** RECORDS SHOWN **
□ □ □ □
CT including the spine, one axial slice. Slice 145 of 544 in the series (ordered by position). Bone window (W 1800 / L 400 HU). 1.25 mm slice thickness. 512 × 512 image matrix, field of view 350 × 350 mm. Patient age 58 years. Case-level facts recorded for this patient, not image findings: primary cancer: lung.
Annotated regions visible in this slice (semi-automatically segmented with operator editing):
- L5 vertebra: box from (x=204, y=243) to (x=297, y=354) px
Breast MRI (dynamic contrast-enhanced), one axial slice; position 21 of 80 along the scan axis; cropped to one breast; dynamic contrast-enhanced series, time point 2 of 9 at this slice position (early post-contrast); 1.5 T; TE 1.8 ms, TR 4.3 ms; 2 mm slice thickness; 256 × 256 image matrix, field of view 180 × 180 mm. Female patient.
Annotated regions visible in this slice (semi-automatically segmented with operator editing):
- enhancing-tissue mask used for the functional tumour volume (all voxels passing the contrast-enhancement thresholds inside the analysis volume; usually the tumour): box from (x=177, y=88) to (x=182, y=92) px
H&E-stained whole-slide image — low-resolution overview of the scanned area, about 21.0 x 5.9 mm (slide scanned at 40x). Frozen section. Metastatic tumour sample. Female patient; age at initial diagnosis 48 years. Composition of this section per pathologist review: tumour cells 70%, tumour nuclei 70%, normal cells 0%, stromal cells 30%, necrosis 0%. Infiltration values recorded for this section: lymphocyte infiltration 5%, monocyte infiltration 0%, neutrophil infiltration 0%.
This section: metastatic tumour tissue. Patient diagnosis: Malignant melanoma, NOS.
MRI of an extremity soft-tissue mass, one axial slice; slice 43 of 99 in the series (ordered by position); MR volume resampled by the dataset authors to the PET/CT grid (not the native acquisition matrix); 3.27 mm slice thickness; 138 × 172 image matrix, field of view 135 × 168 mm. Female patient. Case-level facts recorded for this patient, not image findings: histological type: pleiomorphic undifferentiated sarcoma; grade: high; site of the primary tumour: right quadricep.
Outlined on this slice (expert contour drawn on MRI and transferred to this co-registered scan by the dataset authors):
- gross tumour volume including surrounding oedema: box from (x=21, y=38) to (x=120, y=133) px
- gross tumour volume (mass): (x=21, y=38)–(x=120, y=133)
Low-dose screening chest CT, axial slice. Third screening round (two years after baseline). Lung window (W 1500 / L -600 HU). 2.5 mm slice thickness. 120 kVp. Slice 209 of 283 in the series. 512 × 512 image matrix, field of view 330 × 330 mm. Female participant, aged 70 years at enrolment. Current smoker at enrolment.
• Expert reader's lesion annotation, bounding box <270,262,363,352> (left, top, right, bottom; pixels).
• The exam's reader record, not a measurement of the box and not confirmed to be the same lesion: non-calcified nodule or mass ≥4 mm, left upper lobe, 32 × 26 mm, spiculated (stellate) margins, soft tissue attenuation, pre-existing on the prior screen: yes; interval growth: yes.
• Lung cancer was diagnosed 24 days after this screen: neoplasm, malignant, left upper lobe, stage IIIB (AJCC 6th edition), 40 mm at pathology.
□ □ □ □
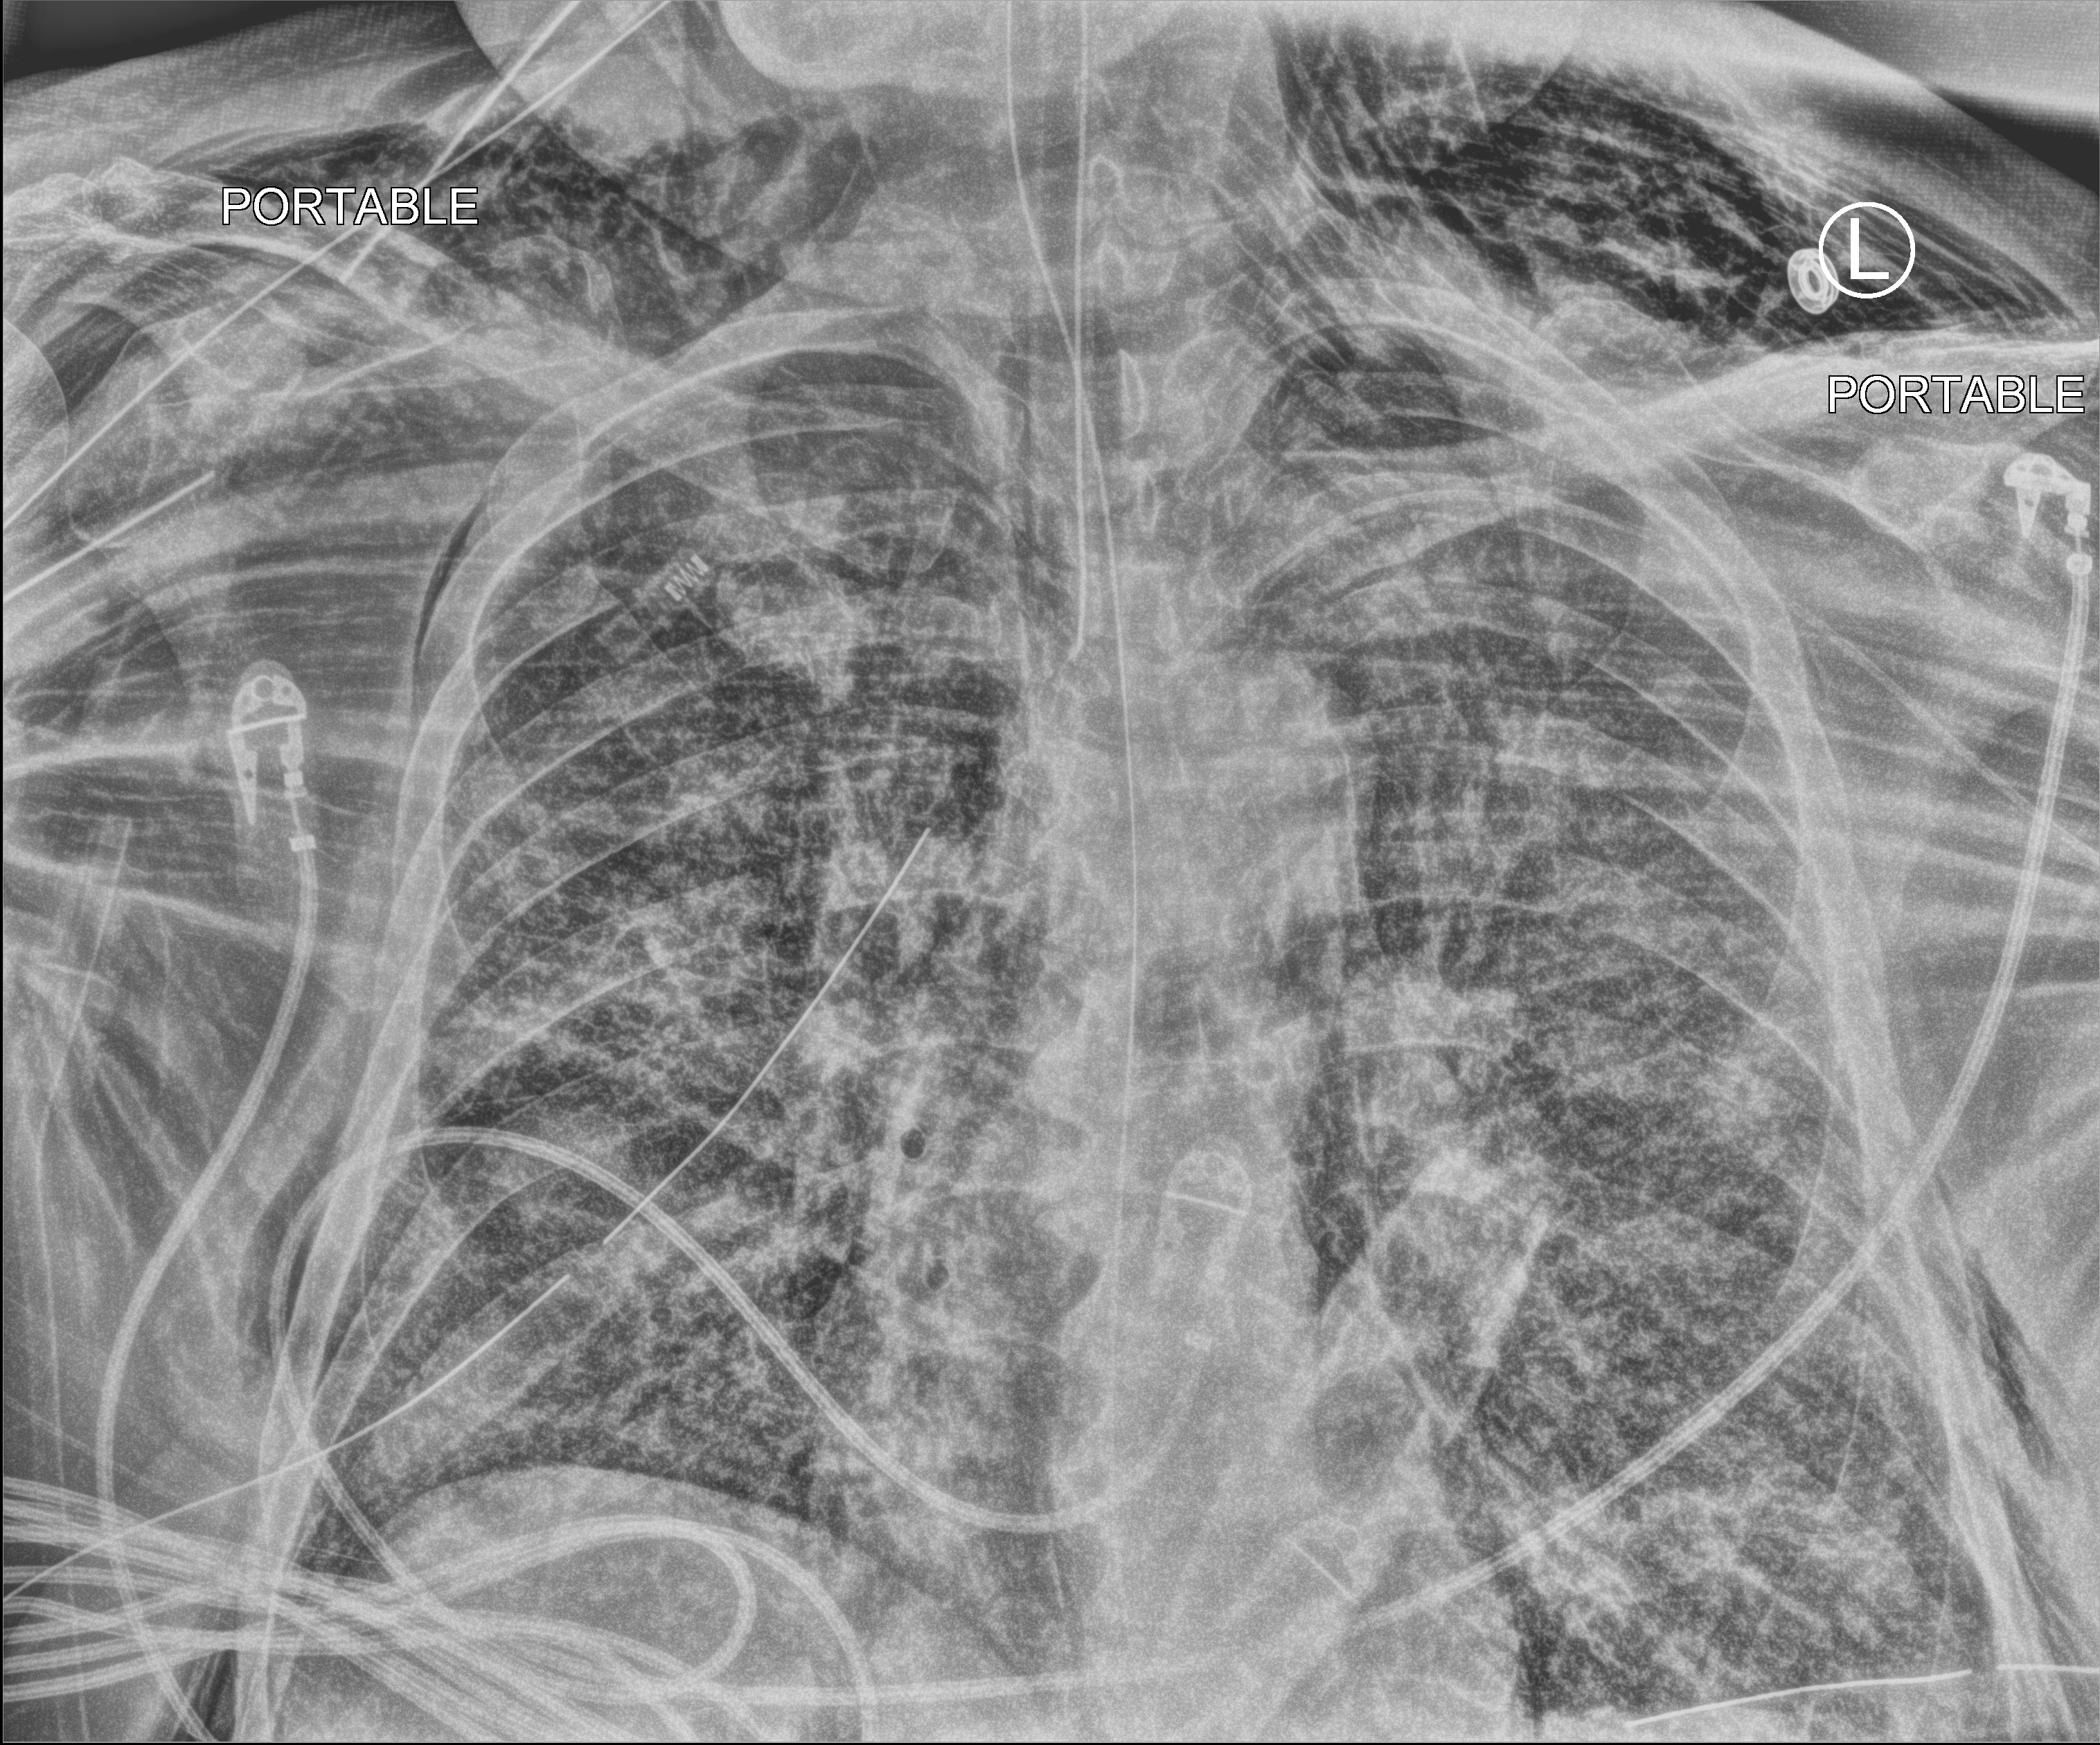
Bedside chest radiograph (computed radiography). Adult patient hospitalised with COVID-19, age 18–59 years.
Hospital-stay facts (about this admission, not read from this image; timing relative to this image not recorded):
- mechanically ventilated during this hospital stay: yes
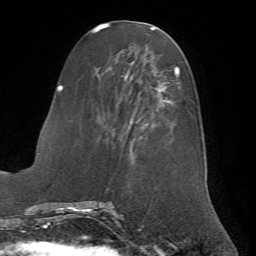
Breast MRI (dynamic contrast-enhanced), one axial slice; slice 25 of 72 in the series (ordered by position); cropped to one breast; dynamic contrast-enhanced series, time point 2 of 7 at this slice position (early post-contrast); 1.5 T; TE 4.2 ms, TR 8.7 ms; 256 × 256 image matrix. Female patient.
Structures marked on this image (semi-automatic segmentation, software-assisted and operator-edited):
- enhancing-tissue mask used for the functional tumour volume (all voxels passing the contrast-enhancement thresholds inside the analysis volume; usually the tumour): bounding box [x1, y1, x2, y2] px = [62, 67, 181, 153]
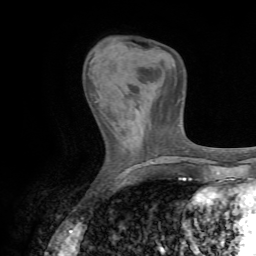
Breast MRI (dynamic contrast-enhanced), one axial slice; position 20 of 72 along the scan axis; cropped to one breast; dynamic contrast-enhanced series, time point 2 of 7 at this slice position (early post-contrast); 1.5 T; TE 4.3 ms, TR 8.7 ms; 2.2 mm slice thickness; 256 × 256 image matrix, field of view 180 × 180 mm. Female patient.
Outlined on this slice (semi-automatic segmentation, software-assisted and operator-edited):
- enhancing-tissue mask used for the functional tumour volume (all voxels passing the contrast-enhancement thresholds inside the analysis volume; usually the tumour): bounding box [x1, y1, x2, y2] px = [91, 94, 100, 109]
□ □ □ □
** REQUIREMENT **
A single number is the answer here: the count of lines in the material above holding the string "segmentation".

** ANSWER SECTION **
2